Page segmentation data:
■ ■ ■ ■

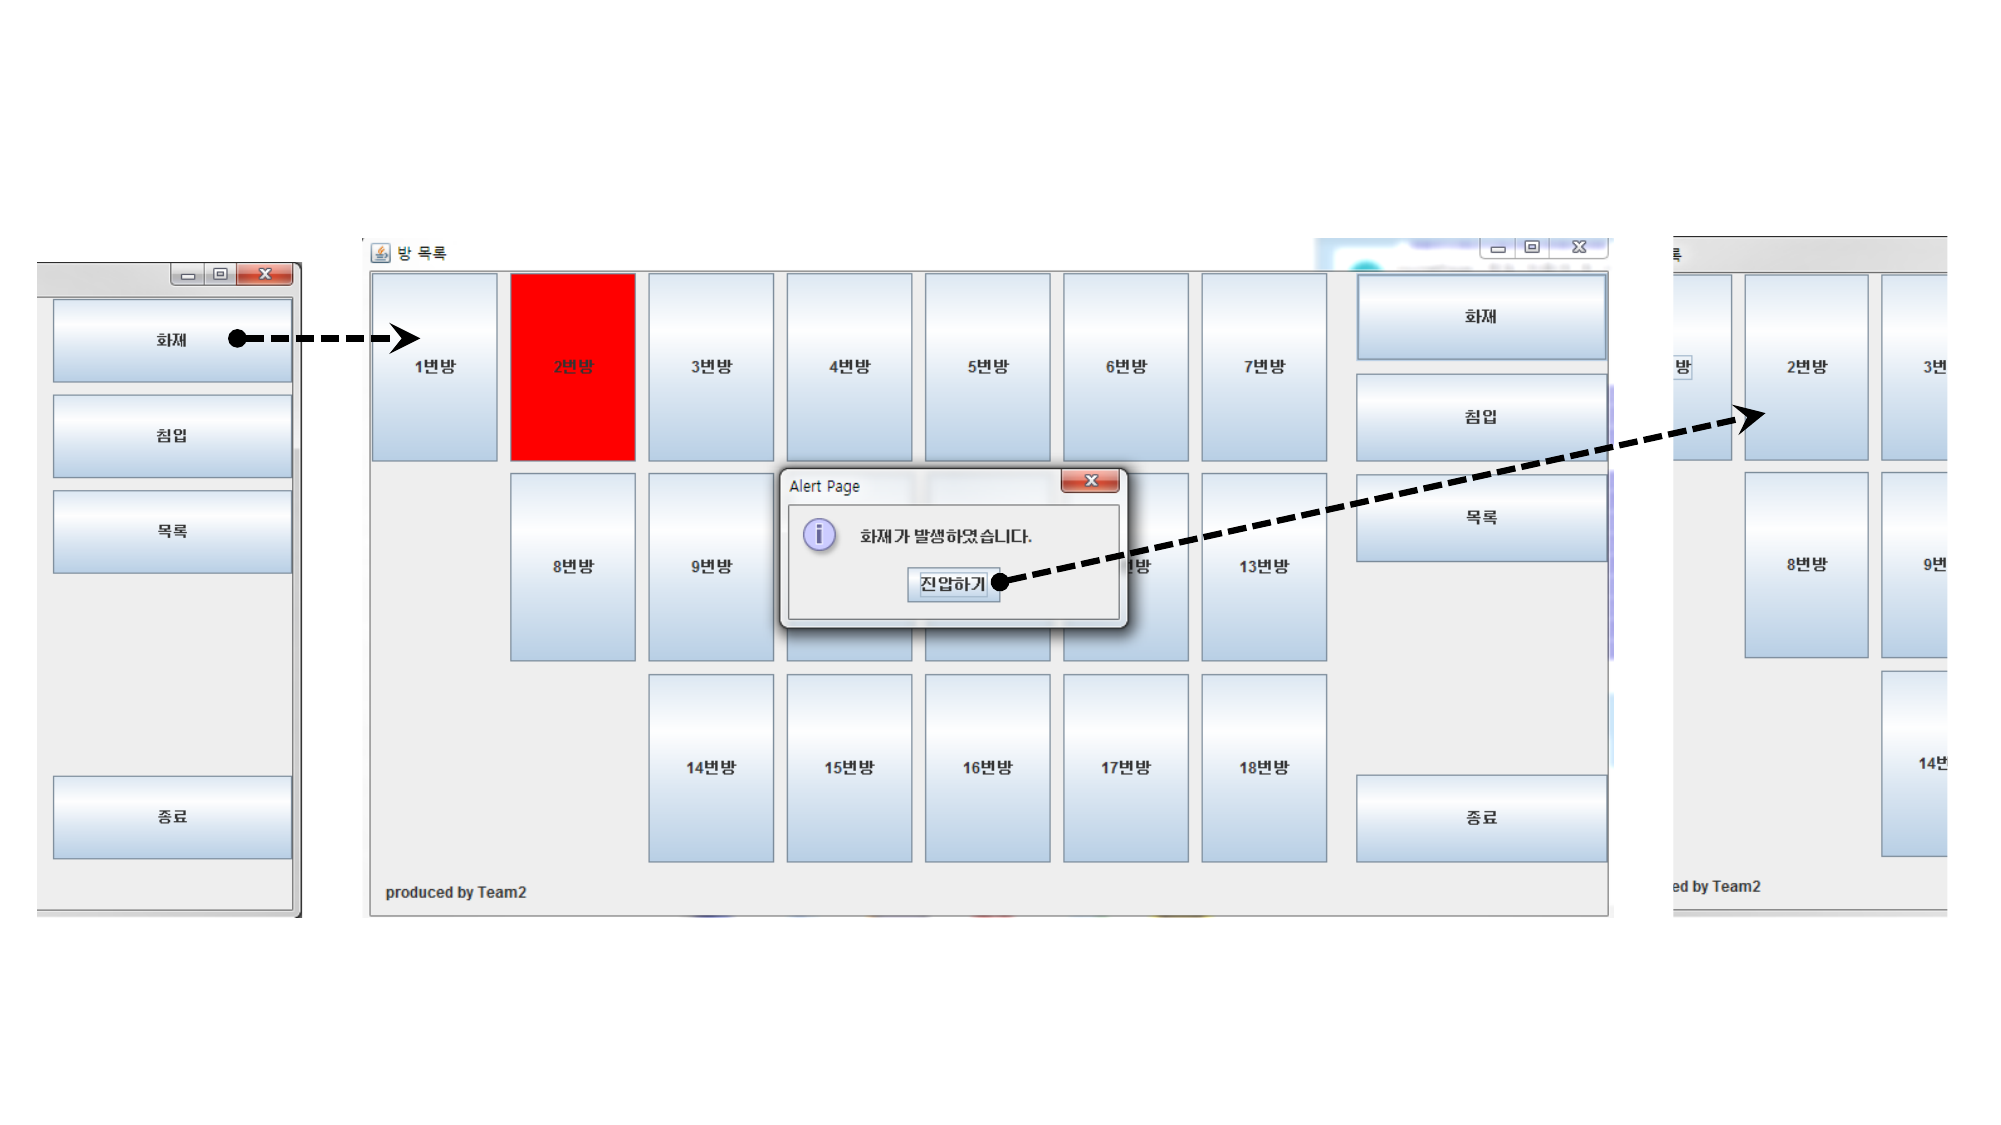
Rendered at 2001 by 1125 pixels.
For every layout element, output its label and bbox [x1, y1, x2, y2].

text_box [999, 412, 1766, 583]
picture [362, 238, 1614, 918]
picture [37, 262, 303, 918]
picture [1673, 236, 1948, 918]
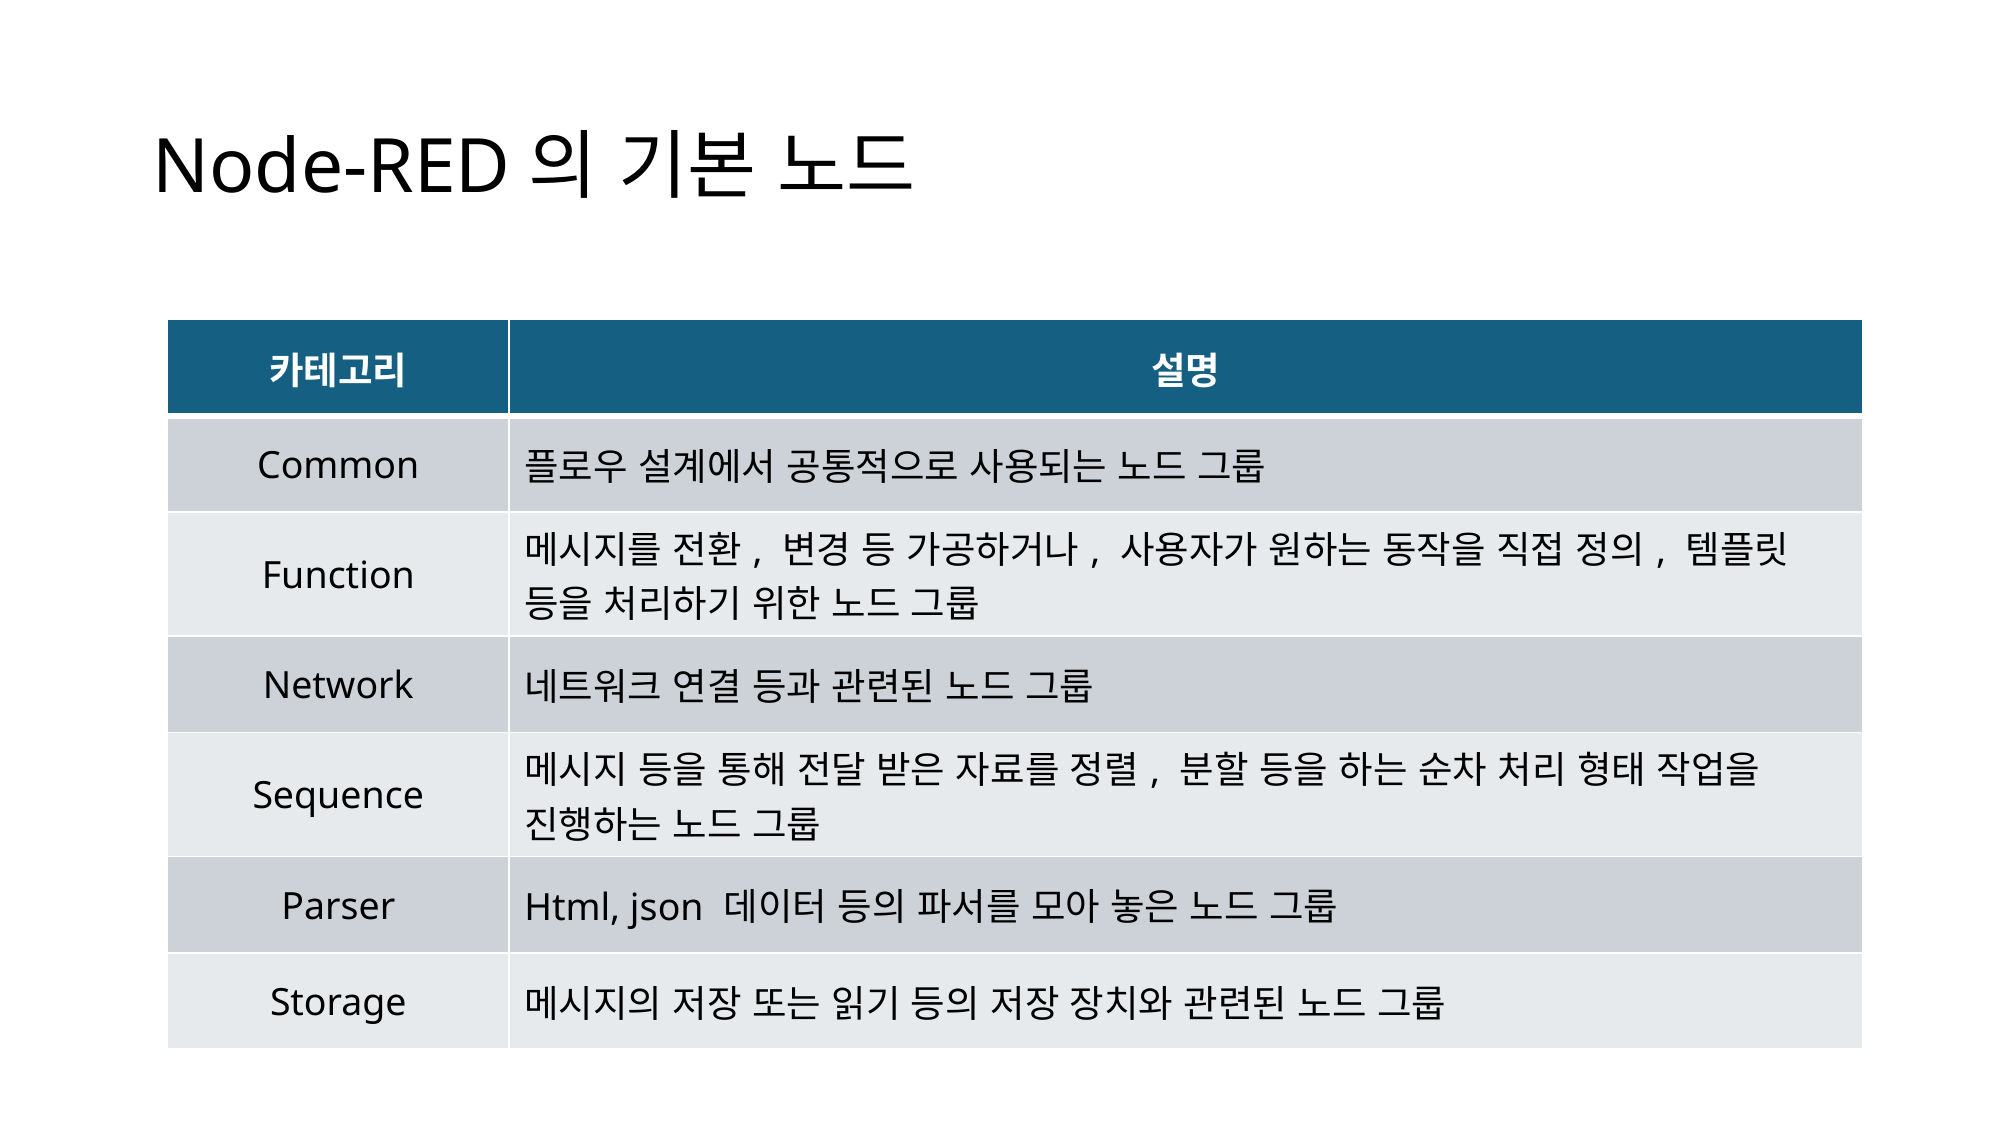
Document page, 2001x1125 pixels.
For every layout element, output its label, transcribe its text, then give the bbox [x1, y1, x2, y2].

table_cell 메시지 등을 통해 전달 받은 자료를 정렬, 분할 등을 하는 순차 처리 형태 작업을 진행하는 노드 그룹 [510, 733, 1862, 856]
table_cell Common [168, 419, 508, 511]
table_cell 메시지의 저장 또는 읽기 등의 저장 장치와 관련된 노드 그룹 [510, 954, 1862, 1048]
table_cell Function [168, 513, 508, 635]
table_header 카테고리 [168, 320, 508, 413]
title Node-RED의 기본 노드 [137, 59, 1863, 278]
table_cell Sequence [168, 733, 508, 856]
table_cell Html, json 데이터 등의 파서를 모아 놓은 노드 그룹 [510, 857, 1862, 952]
table_cell Storage [168, 954, 508, 1048]
table_cell 플로우 설계에서 공통적으로 사용되는 노드 그룹 [510, 419, 1862, 511]
table_cell Network [168, 637, 508, 732]
table_cell 메시지를 전환, 변경 등 가공하거나, 사용자가 원하는 동작을 직접 정의, 템플릿 등을 처리하기 위한 노드 그룹 [510, 513, 1862, 635]
table_header 설명 [510, 320, 1862, 413]
table_cell Parser [168, 857, 508, 952]
table_cell 네트워크 연결 등과 관련된 노드 그룹 [510, 637, 1862, 732]
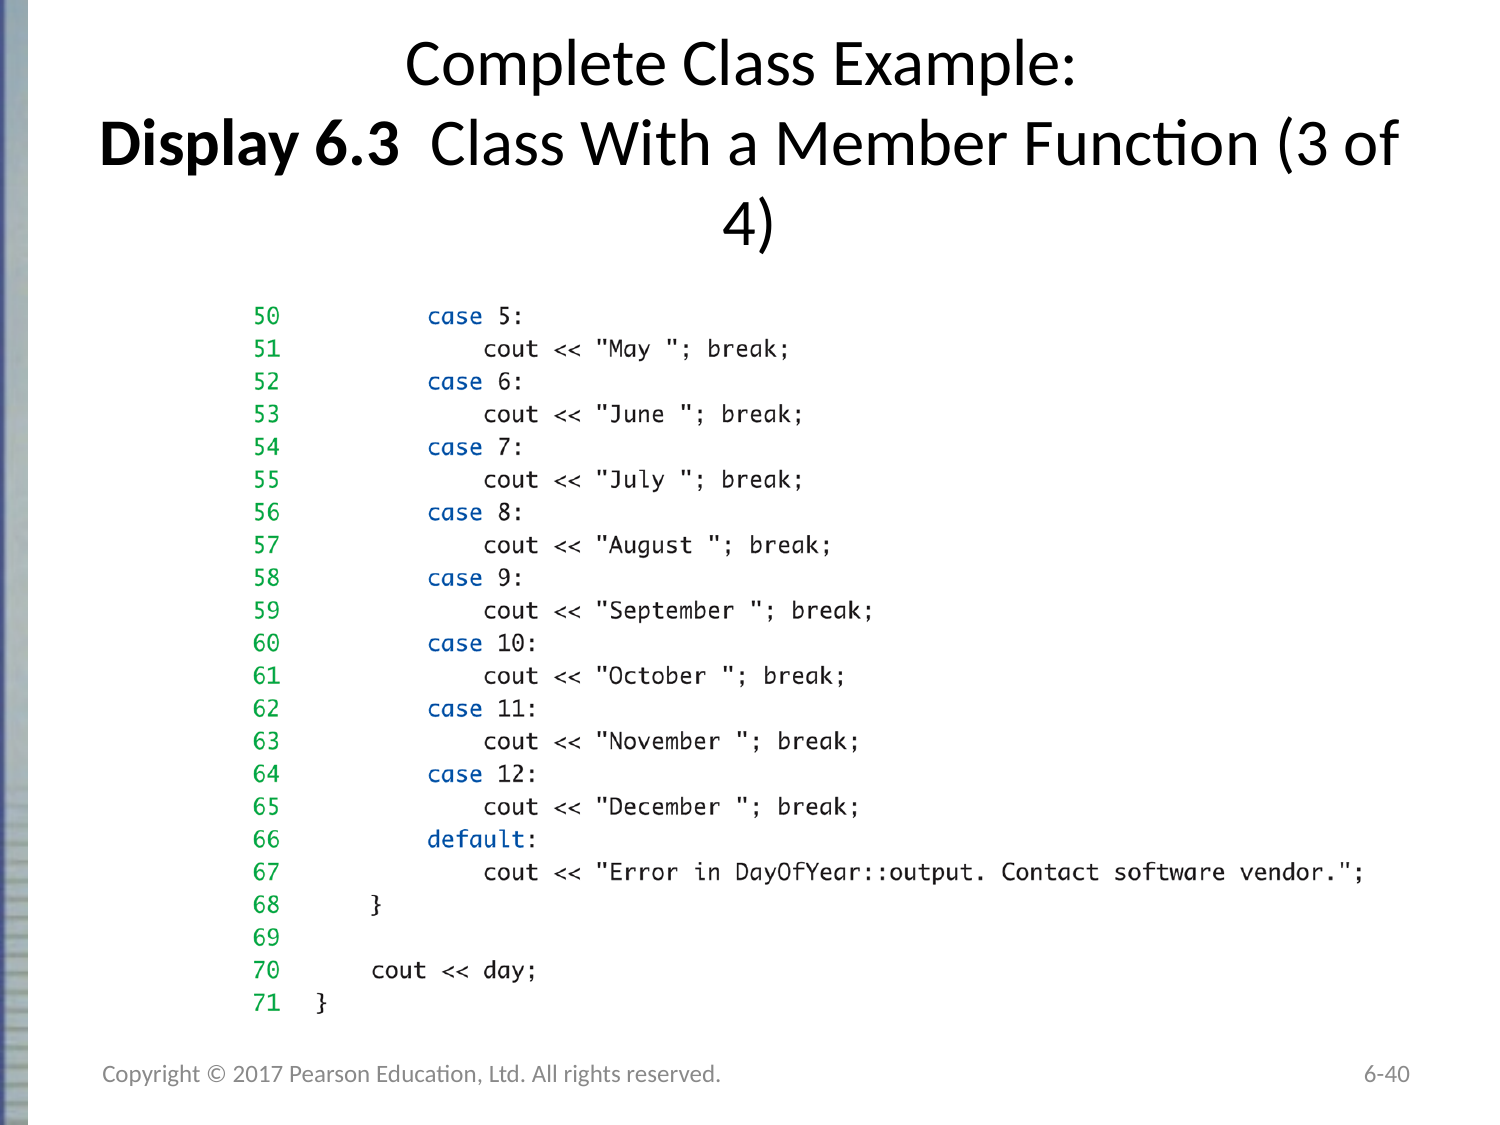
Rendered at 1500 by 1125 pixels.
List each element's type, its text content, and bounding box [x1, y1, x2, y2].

■ ■ ■ ■

• [Required work] Find each line in the data above with the word "Rendered", then copy it.

• [Solution to the problem]
Rendered at 2001 by 1125 pixels.
Rendered at 1500 by 1125 pixels.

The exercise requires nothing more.